CC originally meant Carbon Copy. Before there were photocopiers and computers, if you wanted to make a copy of a document, you would take a piece of carbon paper and stick it between two pieces of typing paper (plain white paper). The carbon paper would have a powdery black substance (the "carbon" stuck to one side which you would face towards the bottom piece of typing paper. You take this paper "sandwich" and roll it into your typewriter. When you typed on the top sheet, the impact of the metal type would cause the black carbon to be transferred from the carbon paper to the sheet underneath. If you needed more than one copy, you just stacked another piece of carbon paper and typing paper underneath. If you made a mistake, you had to roll everything out, take apart your paper sandwich, erase the mistake from each copy (or, in later years, white it out), put the sandwich back together, roll everything back into the typewriter, and continue. Carbon Copy doesn't really have the same connotation as it did back then, so some people started calling it Courtesy Copy, even though it has the same purpose.
The original should go to the primary person or people to whom it is addressed. Carbon copies are routed to people who need to be kept in the loop as far as what is going on.

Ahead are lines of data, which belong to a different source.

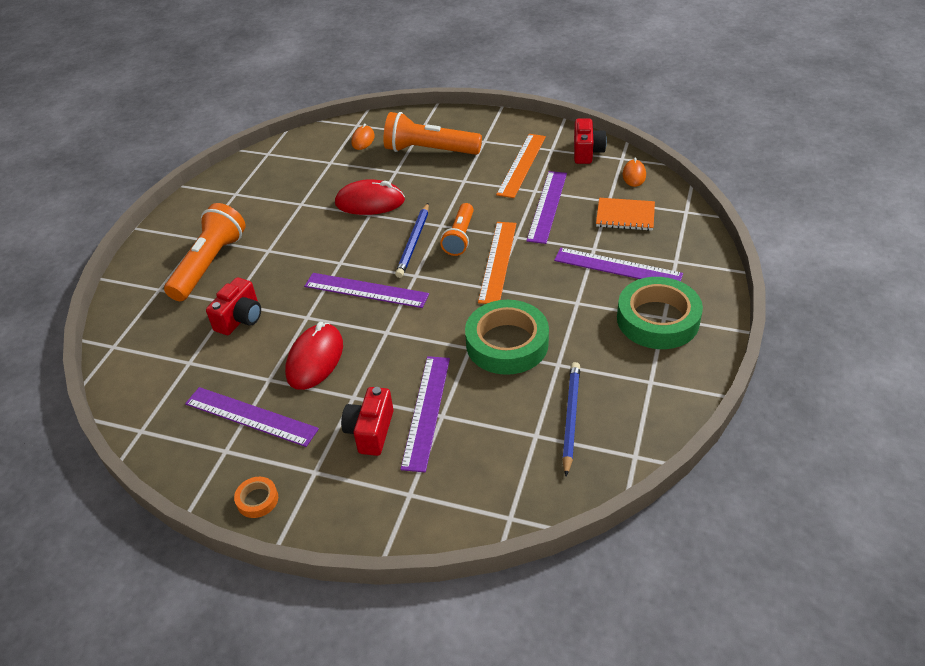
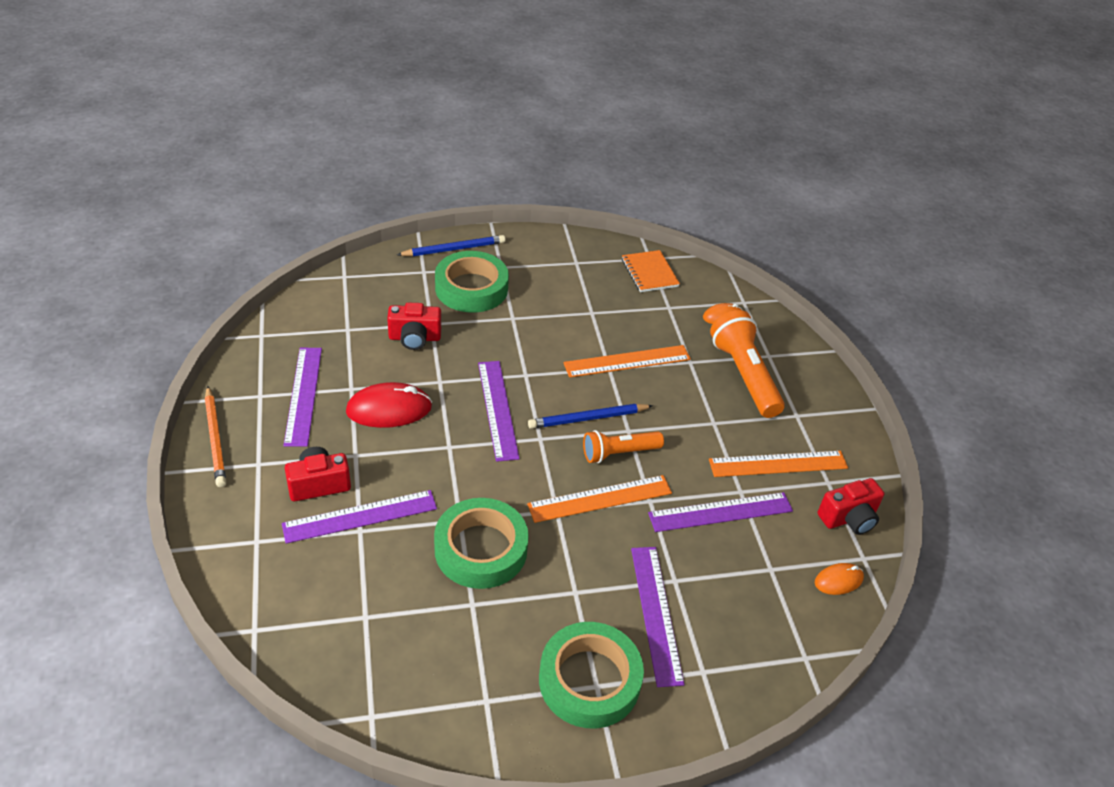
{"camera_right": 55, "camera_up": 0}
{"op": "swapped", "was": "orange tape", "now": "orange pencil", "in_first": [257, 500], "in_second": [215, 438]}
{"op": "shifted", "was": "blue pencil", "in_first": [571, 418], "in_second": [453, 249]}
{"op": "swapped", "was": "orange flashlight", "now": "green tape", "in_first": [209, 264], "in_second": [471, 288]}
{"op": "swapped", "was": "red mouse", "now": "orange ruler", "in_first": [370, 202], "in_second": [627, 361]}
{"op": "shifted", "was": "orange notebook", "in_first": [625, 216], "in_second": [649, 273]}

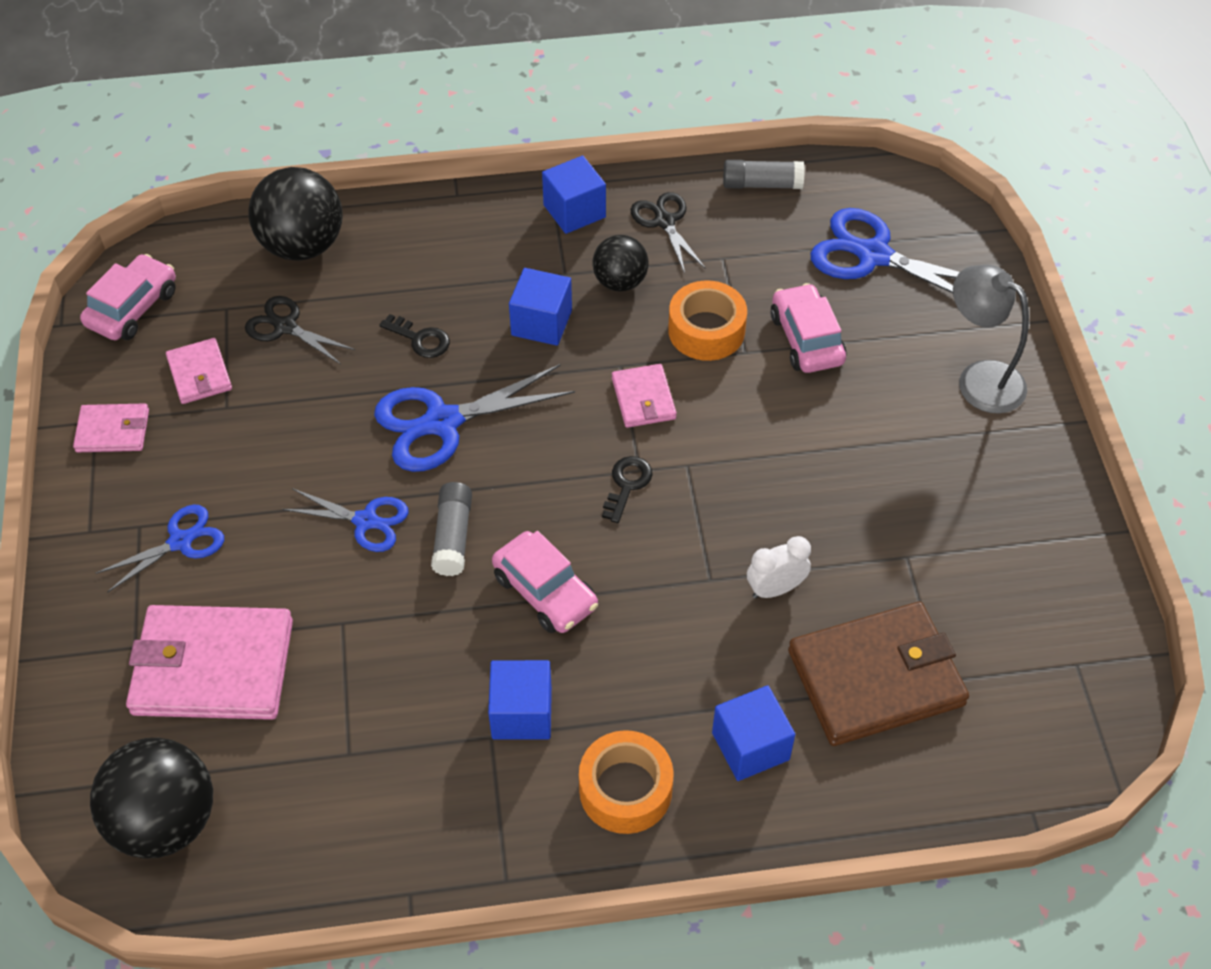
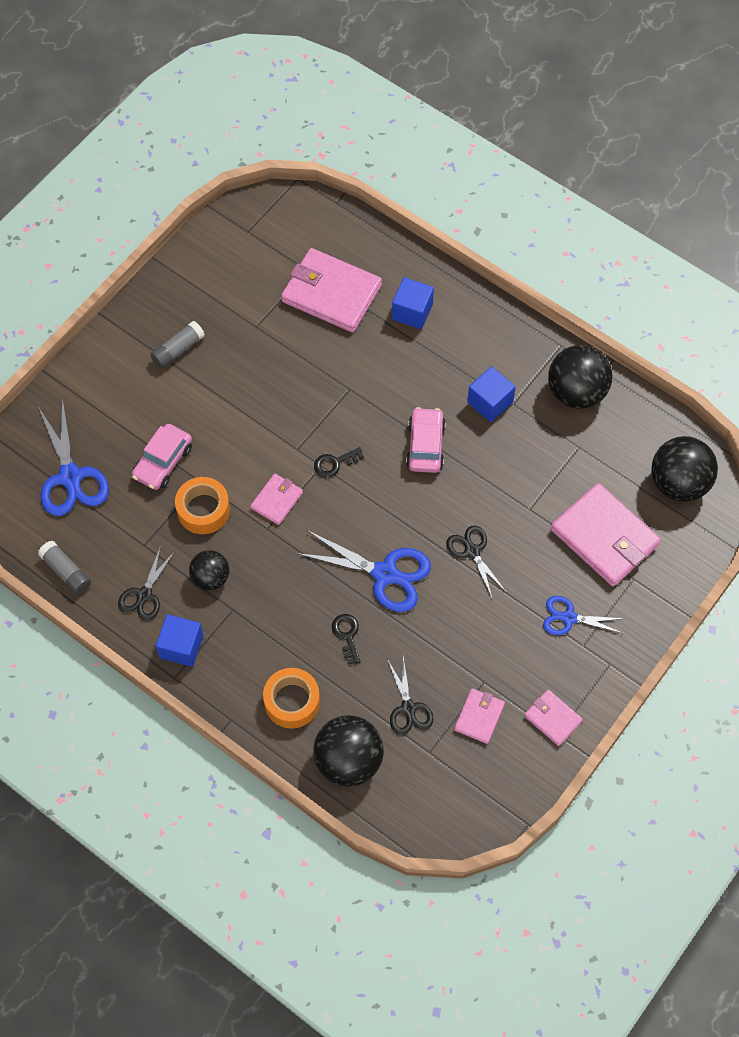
{"camera_right": -135, "camera_up": 10}
{"op": "shifted", "was": "grey glue stick", "in_first": [453, 536], "in_second": [178, 349]}
{"op": "shifted", "was": "orange tape", "in_first": [625, 789], "in_second": [292, 701]}
{"op": "repainted", "was": "brown wallet", "now": "pink wallet", "in_first": [876, 678], "in_second": [331, 293]}
{"op": "repainted", "was": "blue scissors", "now": "black scissors", "in_first": [366, 521], "in_second": [472, 551]}
{"op": "new", "now": "black ball", "in_second": [576, 392]}
{"op": "gone", "was": "pink car", "in_first": [133, 308]}
{"op": "gone", "was": "blue cube", "in_first": [541, 323]}
{"op": "gone", "was": "white clock", "in_first": [775, 589]}
{"op": "gone", "was": "grey lamp", "in_first": [979, 379]}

For example, if you are writing a letter to a client, you may want to CC your boss so your boss knows what is going on.
And there's also something called a BCC, or Blind Carbon Copy. This is something that is unique to e-mail. Everyone on the BCC line will get a copy of the e-mail, but their e-mail address will not appear on everyone else's copy, so no one else will know that they got the e-mail. This is useful if you want to protect the privacy of the recipient.